韩悯便道:“好吧,你不想出仕,也没有什么关系。你现在打算怎么办?总不能一直住在建国寺。”
“倒也可以。从前建国寺方丈问过我要不要剃度,他可以把衣钵传给我。我这些年参悟佛经,觉得很是奥妙。”
“好吧。”韩悯顿了顿,“可是在你剃度之前,你吃饭住宿还是要花钱的。”
“我继续写话本子。”
“你是两朝鼎元,写什么话本?你应该写《五年科考三年模拟》。”
“这是什么?”
“就是……”韩悯摸着下巴,“教人怎么准备考试的书,你还可以写几篇应制文章订成册子,这个可比你写话本好多了。”
说着话就回了建国寺。
禅房狭小,谢岩将摊在床上的佛经一掀:“坐吧。”
他一回来,谢岩养的那只猫从窗外跳进来,走到他的脚边,蹭了蹭他的裤腿。
谢岩微醺,没理会它,倚在榻上,随手拣起一本佛经来看。
韩悯看见,心疼得不行,俯身把小猫抱在怀里顺毛。
系统趁势附身,用脑袋拱了拱韩悯的手,又伸出爪子去够谢岩的衣摆。
韩悯这才想起来,系统特别喜欢谢鼎元的字。
他抱起小猫,往谢岩面前凑。
“你好你好,我很喜欢你的字。”
谢岩莫名地看了他一眼,但还是腾出手,摸了摸猫头。
系统在韩悯耳边尖叫:“那是他写字的手啊!他摸我了!”
韩悯提醒他:“你不要把话讲得那么奇怪。”
系统根本不听,整只猫都炸毛了,猫爪子激动地左右狂摆,被韩悯按住之后,猫尾巴上下狂甩。
韩悯继续提醒:“你现在是只猫,不是狗。”
谢岩放下佛经,奇怪地看着他们,然后拍了一下猫脑袋:“听人念了好几年的佛经,毫无长进。”

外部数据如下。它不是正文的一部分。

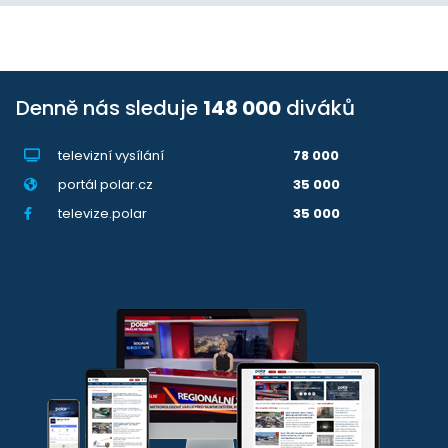
Denně nás sleduje
148 000
diváků
televizní vysílání
78 000
portál polar.cz
35 000
televize.polar
35 000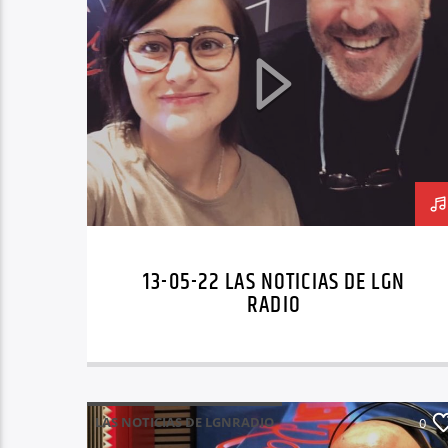
13-05-22 LAS NOTICIAS DE LGN
RADIO
LAS NOTICIAS DE LGNRADIO
0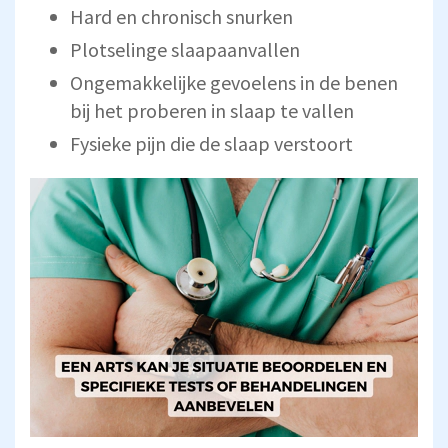
Hard en chronisch snurken
Plotselinge slaapaanvallen
Ongemakkelijke gevoelens in de benen
bij het proberen in slaap te vallen
Fysieke pijn die de slaap verstoort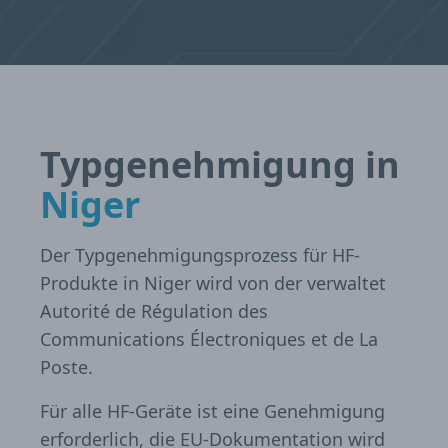
Typgenehmigung in
Niger
Der Typgenehmigungsprozess für HF-
Produkte in Niger wird von der verwaltet
Autorité de Régulation des
Communications Électroniques et de La
Poste.
Für alle HF-Geräte ist eine Genehmigung
erforderlich, die EU-Dokumentation wird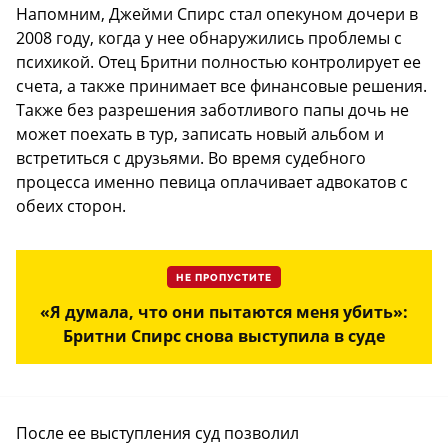
Напомним, Джейми Спирс стал опекуном дочери в
2008 году, когда у нее обнаружились проблемы с
психикой. Отец Бритни полностью контролирует ее
счета, а также принимает все финансовые решения.
Также без разрешения заботливого папы дочь не
может поехать в тур, записать новый альбом и
встретиться с друзьями. Во время судебного
процесса именно певица оплачивает адвокатов с
обеих сторон.
НЕ ПРОПУСТИТЕ
«Я думала, что они пытаются меня убить»:
Бритни Спирс снова выступила в суде
После ее выступления суд позволил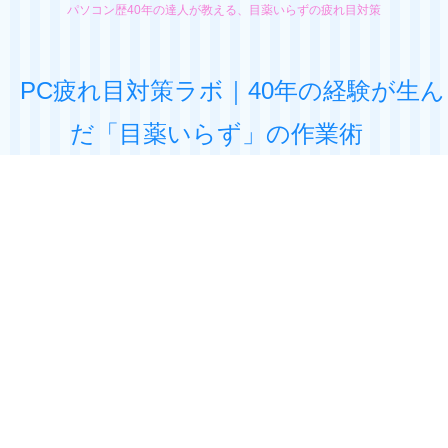
パソコン歴40年の達人が教える、目薬いらずの疲れ目対策
PC疲れ目対策ラボ｜40年の経験が生ん
だ「目薬いらず」の作業術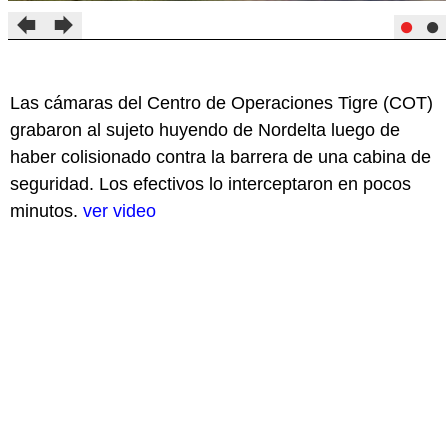
Las cámaras del Centro de Operaciones Tigre (COT)
grabaron al sujeto huyendo de Nordelta luego de
haber colisionado contra la barrera de una cabina de
seguridad. Los efectivos lo interceptaron en pocos
minutos.
ver video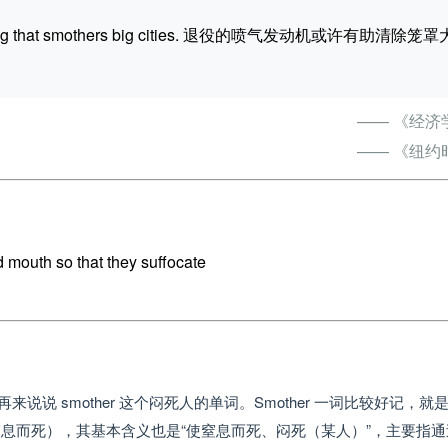
r the smog that smothers big cities. 退役的喷气发动机或许有助清除笼
—— 《经济
—— 《纽约
d mouth so that they suffocate
再来说说 smother 这个闷死人的单词。Smother 一词比较好记，就
ian（使窒息而死），其基本含义也是“使窒息而死、闷死（某人）”，主要指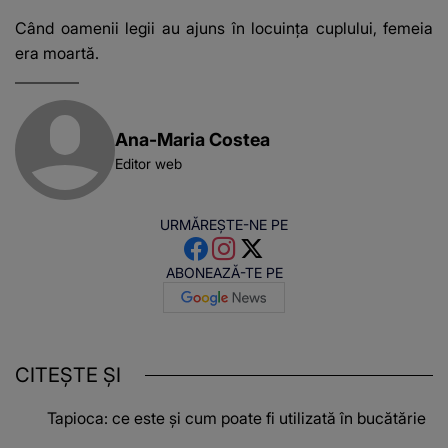
Când oamenii legii au ajuns în locuința cuplului, femeia
era moartă.
Ana-Maria Costea
Editor web
URMĂREȘTE-NE PE
ABONEAZĂ-TE PE
CITEȘTE ȘI
Tapioca: ce este și cum poate fi utilizată în bucătărie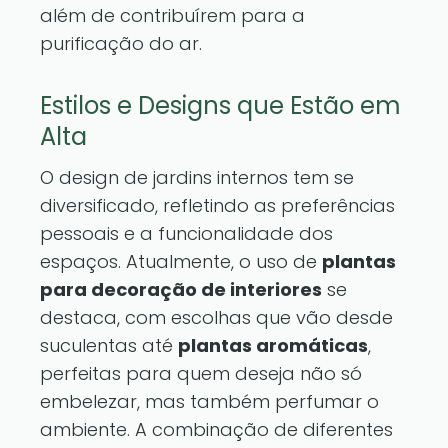
além de contribuírem para a
purificação do ar.
Estilos e Designs que Estão em
Alta
O design de jardins internos tem se
diversificado, refletindo as preferências
pessoais e a funcionalidade dos
espaços. Atualmente, o uso de
plantas
para decoração de interiores
se
destaca, com escolhas que vão desde
suculentas até
plantas aromáticas
,
perfeitas para quem deseja não só
embelezar, mas também perfumar o
ambiente. A combinação de diferentes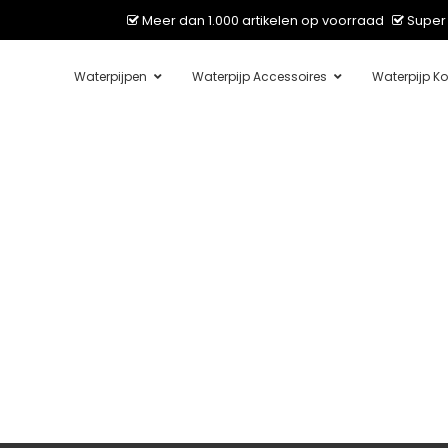
Meer dan 1.000 artikelen op voorraad
Super 
Waterpijpen
Waterpijp Accessoires
Waterpijp Ko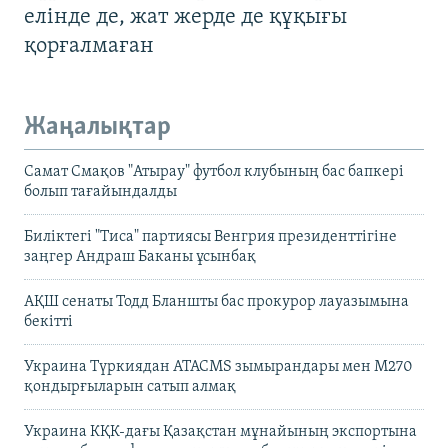
елінде де, жат жерде де құқығы
қорғалмаған
Жаңалықтар
Самат Смақов "Атырау" футбол клубының бас бапкері
болып тағайындалды
Биліктегі "Тиса" партиясы Венгрия президенттігіне
заңгер Андраш Баканы ұсынбақ
АҚШ сенаты Тодд Бланшты бас прокурор лауазымына
бекітті
Украина Түркиядан ATACMS зымырандары мен M270
қондырғыларын сатып алмақ
Украина КҚК-дағы Қазақстан мұнайының экспортына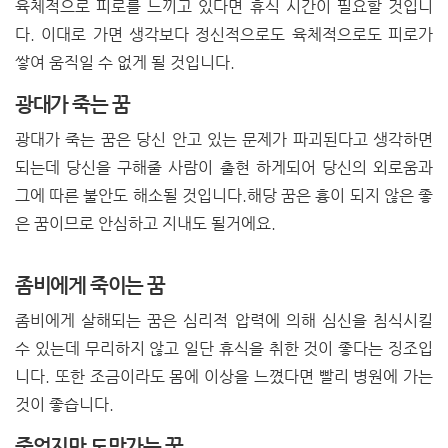
육체적으로 피로를 느끼고 있다면 휴식 시간이 필요할 것입니
다. 이대로 가면 생각보다 정신적으로도 육체적으로도 피로가
쌓여 움직일 수 없게 될 것입니다.
광대가 죽는 꿈
광대가 죽는 꿈은 당신 안고 있는 문제가 파괴된다고 생각하면
되는데 당신을 구해줄 사람이
출현 하게되어 당신의 외로움과
그에 따른 불안도 해소될 것입니다.해당 꿈은 흉이 되지 않은 좋
은 꿈이므로 안심하고 지내도 될거에요.
좀비에게 죽이는 꿈
좀비에게 살해되는 꿈은 심리적 압력에 의해 심신을 침식시킬
수 있는데 무리하지 않고 일단 휴식을 취한 것이 좋다는 징조입
니다. 또한 조금이라도 몸에 이상을 느꼈다면 빨리 병원에 가는
것이 좋습니다.
죽었지만 도망가는 꿈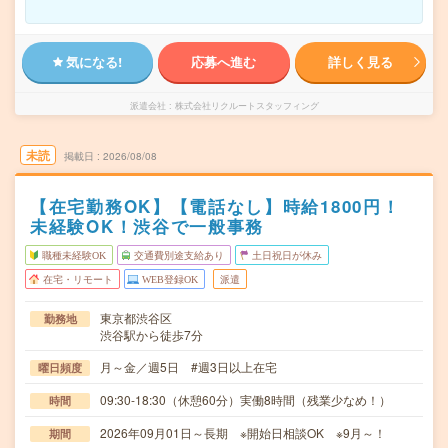
気になる!
応募へ進む
詳しく見る
派遣会社
株式会社リクルートスタッフィング
未読
掲載日
2026/08/08
【在宅勤務OK】【電話なし】時給1800円！
未経験OK！渋谷で一般事務
職種未経験OK
交通費別途支給あり
土日祝日が休み
在宅・リモート
WEB登録OK
派遣
東京都渋谷区
勤務地
渋谷駅から徒歩7分
月～金／週5日 #週3日以上在宅
曜日頻度
09:30-18:30（休憩60分）実働8時間（残業少なめ！）
時間
2026年09月01日～長期 ※開始日相談OK ※9月～！
期間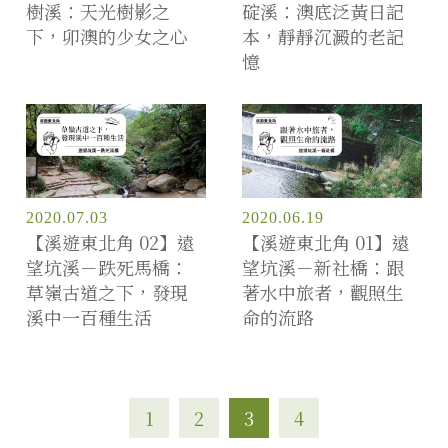
樹溪：天光樹影之
碇溪：澳底泛黃日記
下，卯澳的少女之心
本，靜靜沉澱的老記
憶
2020.07.03
2020.06.19
【溪遊東北角 02】遠
【溪遊東北角 01】遠
望坑溪－跌死馬橋：
望坑溪－新社橋：跟
草嶺古道之下，發現
著水中旅者，觀照生
溪中一百種生活
命的流路
1
2
3
4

系统也不惭愧,挣脱韩悯的束缚,啪叽一下在他面前躺下,露出软乎乎的肚皮。
韩悯十分无奈:“你能不能矜持一点?”
谢岩将翻开的佛经盖在他身上,自己看向韩悯:“楚钰那边……”
“我也没办法,我帮你试探试探,要是做不成朋友,那还是算了吧,省得惹得他更不高兴。”
谢岩断然道:“我不要。”
韩悯皱眉:“小样儿,你还挺狂啊。你自己骗他的,你现在跟我说你不要?”
自知理亏,谢岩顿了顿:“你看起来和他关系不错的样子。”
“那是因为我人好。”
谢岩从挣扎的系统身上拿起佛经:“罢了。”
韩悯悄悄觑了他一眼,终还是心软:“我教你一招,琢石很吃撒娇这一招的。”
“怎么撒娇?”
“你怎么连这都不会?教不了了。”
谢岩再一次放下佛经:“你做给我看看。”
行吧,就帮他一回。
韩悯一把按住系统:“看好了。”
他眨了眨眼睛,酝酿好情绪,眼里泛着泪花。
“琢石,对不起,我错了,我大错特错。”
他抓起猫爪往自己的心口上按:“你打我,你不要生我的气。不要有了新朋友就忘了旧朋友嘛。”
后边那句话,也是对系统说的,于是喊出来的称呼也就成了:“统统。”
系统叹了口气,蹭蹭他的手:“别瞎想,你永远是我最爱的崽。”
谢岩看傻子似的看着他们,然后翻过身,面对着墙,独自一人默默忧愁。
*
朝中设立了三位起居郎轮值,韩悯在傅询身边跟了几次,对起居郎的事务也愈发熟悉。
韩家老宅那边,在傅询的授意下,工部也派了工匠去修整。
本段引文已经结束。